A few words can go a long way. Here is Jane Austen writing to her sister Casandra, as it happened on 20 November 1800, about a ball which she had attended:
"Mrs Blount was the only one much admired. She appeared exactly as she did in September, with the same broad face, diamond bandeau, white shoes, pink husband and fat neck."
One of my favourite and one my least favourite Victorian novels are being broadcast by the BBC. They are Dombey and Son, by Charles Dickens, on the radio; and Cranford by Elizabeth Gaskell on the tv. A couple of years ago I ploughed through Dombey detesting more and more its tendentious plot, sentimentality and cardboard characters. I read Cranford 50 years ago and was delighted then, as I am now, seeing it on tv, by its humorous, accurate picture of small town life.

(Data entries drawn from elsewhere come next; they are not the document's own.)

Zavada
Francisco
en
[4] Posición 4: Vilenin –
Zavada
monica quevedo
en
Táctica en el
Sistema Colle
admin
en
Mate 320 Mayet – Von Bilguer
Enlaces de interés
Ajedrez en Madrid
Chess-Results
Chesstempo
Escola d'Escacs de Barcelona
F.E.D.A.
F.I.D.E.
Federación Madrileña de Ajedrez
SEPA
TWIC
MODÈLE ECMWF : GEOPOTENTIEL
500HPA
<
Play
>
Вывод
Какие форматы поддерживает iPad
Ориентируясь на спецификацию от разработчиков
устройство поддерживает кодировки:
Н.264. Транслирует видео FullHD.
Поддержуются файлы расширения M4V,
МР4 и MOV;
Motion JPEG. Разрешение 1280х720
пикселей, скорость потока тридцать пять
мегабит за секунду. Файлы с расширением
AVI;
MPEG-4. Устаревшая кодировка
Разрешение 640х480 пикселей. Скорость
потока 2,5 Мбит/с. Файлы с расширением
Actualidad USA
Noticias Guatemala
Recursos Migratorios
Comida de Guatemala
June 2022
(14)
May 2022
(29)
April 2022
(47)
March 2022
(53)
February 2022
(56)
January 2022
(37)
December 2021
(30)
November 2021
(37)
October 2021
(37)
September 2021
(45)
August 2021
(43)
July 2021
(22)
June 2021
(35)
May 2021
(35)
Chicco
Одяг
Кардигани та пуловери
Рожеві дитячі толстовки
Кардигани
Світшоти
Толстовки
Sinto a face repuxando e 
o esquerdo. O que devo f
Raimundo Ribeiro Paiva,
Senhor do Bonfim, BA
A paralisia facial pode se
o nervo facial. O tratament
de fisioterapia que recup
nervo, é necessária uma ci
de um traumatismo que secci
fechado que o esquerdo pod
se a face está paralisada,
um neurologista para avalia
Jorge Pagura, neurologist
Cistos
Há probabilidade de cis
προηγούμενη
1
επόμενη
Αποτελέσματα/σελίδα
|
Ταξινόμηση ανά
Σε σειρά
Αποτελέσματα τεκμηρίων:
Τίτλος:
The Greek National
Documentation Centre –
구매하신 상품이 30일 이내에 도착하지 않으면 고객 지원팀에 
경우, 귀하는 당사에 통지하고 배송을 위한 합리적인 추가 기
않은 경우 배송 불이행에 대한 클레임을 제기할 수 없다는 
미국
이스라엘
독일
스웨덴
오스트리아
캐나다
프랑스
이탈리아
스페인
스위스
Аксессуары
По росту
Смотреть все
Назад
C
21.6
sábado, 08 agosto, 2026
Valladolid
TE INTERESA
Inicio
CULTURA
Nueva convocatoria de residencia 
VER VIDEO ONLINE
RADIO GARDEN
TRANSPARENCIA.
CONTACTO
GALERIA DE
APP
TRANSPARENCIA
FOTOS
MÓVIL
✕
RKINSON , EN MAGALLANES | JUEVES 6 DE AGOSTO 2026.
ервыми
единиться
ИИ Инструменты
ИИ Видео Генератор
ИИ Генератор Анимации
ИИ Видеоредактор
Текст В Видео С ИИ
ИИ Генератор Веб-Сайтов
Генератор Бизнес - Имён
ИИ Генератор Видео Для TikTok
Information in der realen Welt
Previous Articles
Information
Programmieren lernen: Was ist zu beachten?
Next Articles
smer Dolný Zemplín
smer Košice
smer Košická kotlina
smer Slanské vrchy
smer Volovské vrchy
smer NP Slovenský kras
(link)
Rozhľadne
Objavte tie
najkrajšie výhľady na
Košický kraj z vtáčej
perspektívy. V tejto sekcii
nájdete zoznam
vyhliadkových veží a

Coming home in the rain, I walk over the reflection of street lights which shine mournfully on the black road and red brick pavements.
2 comments:
Oh I am glad it was Cranford you liked! I gave up on the radio Dombey yesterday on the first episode; I read it at university but remember little of it, though I did like Bleak House. The telly version made me want to re-read Cranford. So many gems; I liked the line something like "She must have been in a very overanxious state when she wrote the letter, there were exclamation marks!" which I take as cautionary... also the scene from the book I remember about eating duck with peas and having to eat the peas off the small roundbladed knife, the fork having only two prongs.
You and I and an old friend of mine called Robbie, (and I hope many others), seem to agree on Dombey and Son, which is gratifying. I have, as it happens, read Bleak House and Dombey and Son,in the last few years, because I felt rather guiltily that I had been neglecting Dickens,in favour of Balzac, Flaubert, Zola, and the Russians. I admired Bleak House without enjoying it very much. You know what I think of Dombey.